ConvertTo-Json depth is a quiet source of broken automation
PowerShell defaults to a JSON depth of two. Make serialization depth explicit, fail on warnings, and test the actual payload shape.
ConvertTo-Json defaults to a depth of 2. That is enough for flat command output and too shallow for many API payloads, configuration documents, and nested request bodies.
When the input object exceeds the selected depth, PowerShell can produce JSON that is syntactically valid but no longer represents the object you intended to send. Current PowerShell versions emit a warning, but warnings are easy to miss in scheduled jobs and noisy pipelines.
Make depth part of the payload contract
Microsoft’s documentation defines -Depth as the number of contained object levels included in the JSON representation. The supported range is 0 to 100, with a default of 2.
Use an explicit value whenever the schema is nested:
$payload = [ordered]@{
device = @{
settings = @{
updateRing = @{
channel = "stable"
deferralDays = 7
}
}
}
}
$json = $payload | ConvertTo-Json -Depth 6
The number 6 is not a universal recommendation. It is an assertion that this payload is expected to fit within six levels. Choose a value that covers the known schema with a small margin, then keep the schema under test.

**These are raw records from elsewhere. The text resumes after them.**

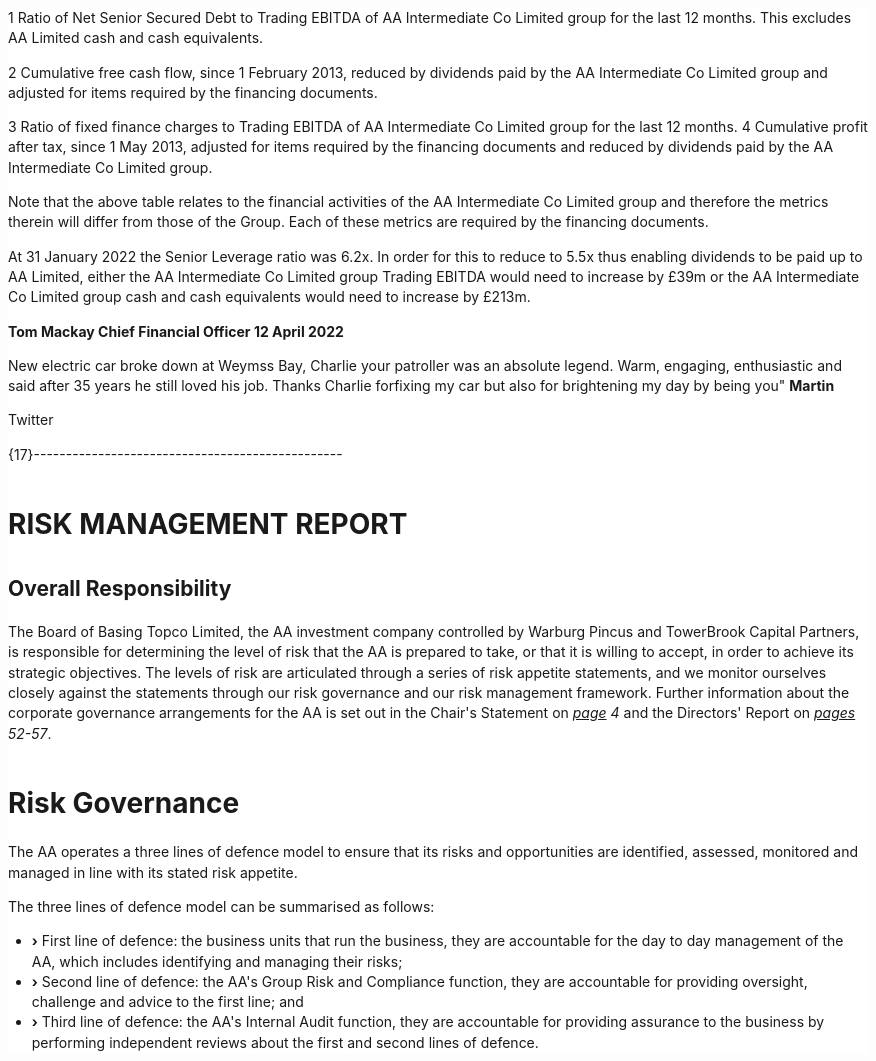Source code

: 1 Ratio of Net Senior Secured Debt to Trading EBITDA of AA Intermediate Co Limited group for the last 12 months. This excludes AA Limited cash and cash equivalents.

2 Cumulative free cash flow, since 1 February 2013, reduced by dividends paid by the AA Intermediate Co Limited group and adjusted for items required by the financing documents.

3 Ratio of fixed finance charges to Trading EBITDA of AA Intermediate Co Limited group for the last 12 months. 4 Cumulative profit after tax, since 1 May 2013, adjusted for items required by the financing documents and reduced by dividends paid by the AA Intermediate Co Limited group.

Note that the above table relates to the financial activities of the AA Intermediate Co Limited group and therefore the metrics therein will differ from those of the Group. Each of these metrics are required by the financing documents.

At 31 January 2022 the Senior Leverage ratio was 6.2x. In order for this to reduce to 5.5x thus enabling dividends to be paid up to AA Limited, either the AA Intermediate Co Limited group Trading EBITDA would need to increase by £39m or the AA Intermediate Co Limited group cash and cash equivalents would need to increase by £213m.

**Tom Mackay Chief Financial Officer 12 April 2022**

New electric car broke down at Weymss Bay, Charlie your patroller was an absolute legend. Warm, engaging, enthusiastic and said after 35 years he still loved his job. Thanks Charlie forfixing my car but also for brightening my day by being you" **Martin**

Twitter

{17}------------------------------------------------

# <span id="page-17-0"></span>**RISK MANAGEMENT REPORT**

## **Overall Responsibility**

The Board of Basing Topco Limited, the AA investment company controlled by Warburg Pincus and TowerBrook Capital Partners, is responsible for determining the level of risk that the AA is prepared to take, or that it is willing to accept, in order to achieve its strategic objectives. The levels of risk are articulated through a series of risk appetite statements, and we monitor ourselves closely against the statements through our risk governance and our risk management framework. Further information about the corporate governance arrangements for the AA is set out in the Chair's Statement on *[page](#page-3-0) 4* and the Directors' Report on *[pages](#page-27-0) 52-57*.

# **Risk Governance**

The AA operates a three lines of defence model to ensure that its risks and opportunities are identified, assessed, monitored and managed in line with its stated risk appetite.

The three lines of defence model can be summarised as follows:

- **›** First line of defence: the business units that run the business, they are accountable for the day to day management of the AA, which includes identifying and managing their risks;
- **›** Second line of defence: the AA's Group Risk and Compliance function, they are accountable for providing oversight, challenge and advice to the first line; and
- **›** Third line of defence: the AA's Internal Audit function, they are accountable for providing assurance to the business by performing independent reviews about the first and second lines of defence.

Using -Depth 100 everywhere suppresses one class of failure but also makes accidental serialization of large object graphs harder to notice. Explicit and bounded is easier to review.
Turn truncation warnings into failures
PowerShell 7.1 and later warns when the input exceeds the selected depth. For automation, promote that warning to a terminating error so the job cannot quietly continue with a damaged payload:
$json = $payload | ConvertTo-Json -Depth 6 -WarningAction Stop
This is especially useful before Invoke-RestMethod, where an API may accept the JSON and reject only a deeply nested field with an unhelpful validation message.
Windows PowerShell and older PowerShell versions can behave differently around warnings, so do not rely on warning handling as the only test. Validate the serialized result itself.
Test the string that leaves the process
Inspecting $payload proves that the PowerShell object is correct. It does not prove that serialization preserved it. Parse the final JSON and assert required nested values:
$roundTrip = $json | ConvertFrom-Json
if ($roundTrip.device.settings.updateRing.channel -ne "stable") {
throw "Serialized payload lost updateRing.channel"
}
if ($roundTrip.device.settings.updateRing.deferralDays -ne 7) {
throw "Serialized payload lost updateRing.deferralDays"
}
For reusable automation, put these assertions in Pester tests and keep a representative payload fixture beside the code. Test arrays, empty collections, nulls, dates, enums, and any property whose type matters to the receiving API.
Keep conversion at the boundary
Build and validate native PowerShell objects through most of the script. Convert to JSON once, immediately before writing the file or sending the request. Passing JSON strings through several functions encourages double encoding and makes it unclear which layer owns serialization options.
Log payload structure carefully. A redacted fixture is usually safer than recording production request bodies that may contain tokens, identifiers, or user data.
Verification note
The nested-object and round-trip examples were checked as local PowerShell behavior. Version-specific warning behavior and API handling still need verification in the PowerShell edition and target service used by your automation.